One of Lyon College’s most experienced educators went back to school this past spring to learn more about a revolutionary approach to early childhood education developed in Italy in the wake of World War II.

Dr. Patricia Whitfield, Lyon’s Rountree Caldwell Bryan Professor of Education, traveled to Reggio Emilia, Italy this past May to join 150 other teaching professionals from across the world to study the “Reggio Emilia Approach” to educating infants and toddlers.

“Italy was devastated after the Second World War,” Dr. Whitfield said. “They knew children were their future and they wanted to build a new kind of school for young children.”

While most pre-schools were run by the Catholic Church at the time, this new approach was to be a community-based effort. The Reggio Emilia town council approved the request to develop the school and organizers raised funds by stripping a Nazi tank and truck and selling the scrap in 1946, Dr. Whitfield said.

By the 1960s, there were 17 Reggio Emilia schools operating in Italy. Since then, Reggio Emilia schools have been established in several countries, including the U.S. Dr. Whitfield said one such school is located as close as St. Louis, Mo.

The St. Louis Reggio Collaborative is a network of three schools and one university.

The Reggio Emilia Approach respects children as competent, actively engages parents in the learning process and creates healthy environments.

In fact, the physical environment is crucial to the Reggio Emilia program. The planning of new spaces and the remodeling of old ones include the integration of each classroom with the rest of the school, and the school with its surrounding community.

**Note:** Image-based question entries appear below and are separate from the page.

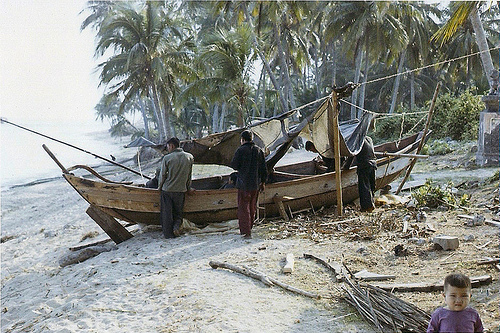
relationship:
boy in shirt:
[421, 275, 491, 328] [432, 308, 477, 331]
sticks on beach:
[341, 282, 416, 331] [0, 116, 134, 331]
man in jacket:
[231, 130, 269, 239] [227, 140, 269, 191]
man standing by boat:
[344, 134, 378, 212] [40, 126, 434, 230]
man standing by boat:
[229, 128, 271, 236] [40, 126, 434, 230]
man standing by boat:
[154, 136, 195, 239] [40, 126, 434, 230]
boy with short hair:
[423, 273, 484, 332] [444, 272, 471, 288]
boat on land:
[47, 77, 447, 244] [0, 208, 497, 330]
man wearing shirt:
[229, 128, 271, 236] [225, 140, 272, 190]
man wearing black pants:
[158, 137, 195, 239] [156, 183, 187, 241]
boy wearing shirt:
[423, 273, 484, 332] [425, 307, 484, 330]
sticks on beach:
[326, 261, 416, 331] [1, 14, 481, 321]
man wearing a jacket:
[231, 130, 269, 239] [229, 141, 268, 191]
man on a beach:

The preschools are often filled with indoor plants and vines, and doors to the outside are found in each classroom. Building entries grab the attention of both children and adults through the use of mirrors on the walls, floors and ceilings. Photographs and children’s work accompanied by transcriptions of their discussions are often displayed as well.

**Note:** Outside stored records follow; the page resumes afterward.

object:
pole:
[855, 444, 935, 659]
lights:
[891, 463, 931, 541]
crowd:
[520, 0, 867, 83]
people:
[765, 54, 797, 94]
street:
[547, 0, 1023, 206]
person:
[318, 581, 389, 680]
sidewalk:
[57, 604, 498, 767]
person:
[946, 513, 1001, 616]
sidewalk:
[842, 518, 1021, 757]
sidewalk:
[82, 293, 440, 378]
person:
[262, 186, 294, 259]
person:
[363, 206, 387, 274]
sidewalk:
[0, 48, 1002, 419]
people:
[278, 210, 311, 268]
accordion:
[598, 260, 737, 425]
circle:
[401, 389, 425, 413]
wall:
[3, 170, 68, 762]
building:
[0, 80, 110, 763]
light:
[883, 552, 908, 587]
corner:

The Hundred Languages of Children is a traveling art exhibit that illustrates the Reggio Emilia Approach’s idea that “art is making thought visible,” and that “children and artists are discoverers of new ways to see the world.”

Children are encouraged to depict their understanding through one of many symbolic languages including drawing, sculpture, dramatic play and writing. Teachers facilitate and then observe debates regarding the extent to which a child’s drawing or other form of representation lives up to the child’s intent.

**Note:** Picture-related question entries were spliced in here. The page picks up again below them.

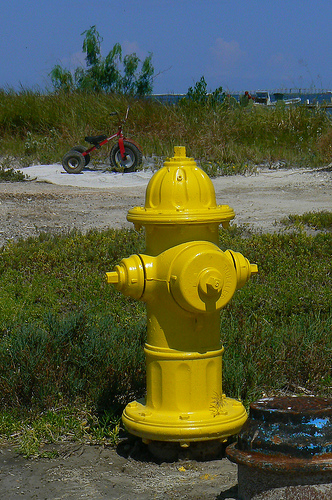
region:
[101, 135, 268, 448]
yellow hydrant in front of weeds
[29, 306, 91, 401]
green weeds on ground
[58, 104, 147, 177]
red tricycle parked on sand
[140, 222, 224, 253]
shadow under hydrant cover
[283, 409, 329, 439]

“Learning goes beyond words and must support children’s hands as well as their minds,” Dr. Whitfield said. “It’s a very exciting concept.”

Before joining the Lyon College faculty in 1999, Dr. Whitfield served as dean and educator in Heritage College’s education and psychology division in Toppenish, Wash., and Dean of the School of Education at Dakota State University in Madison, S.D.

She’s published numerous articles and professional papers, as well as the book, “Widening the Circle: Assuring Quality Education for American Indian Children,” published by Routledge Press in 2002.

After earning a bachelor’s degree from the University of California, she went on to earn a master’s degree from the University of Nevada and a doctorate from the Brigham Young University.

Even a teaching professional with a diversified background can learn news ways of opening the doors to young minds.

“It was a significant and inspiring dimension to my Sabbatical,” Dr. Whitfield said.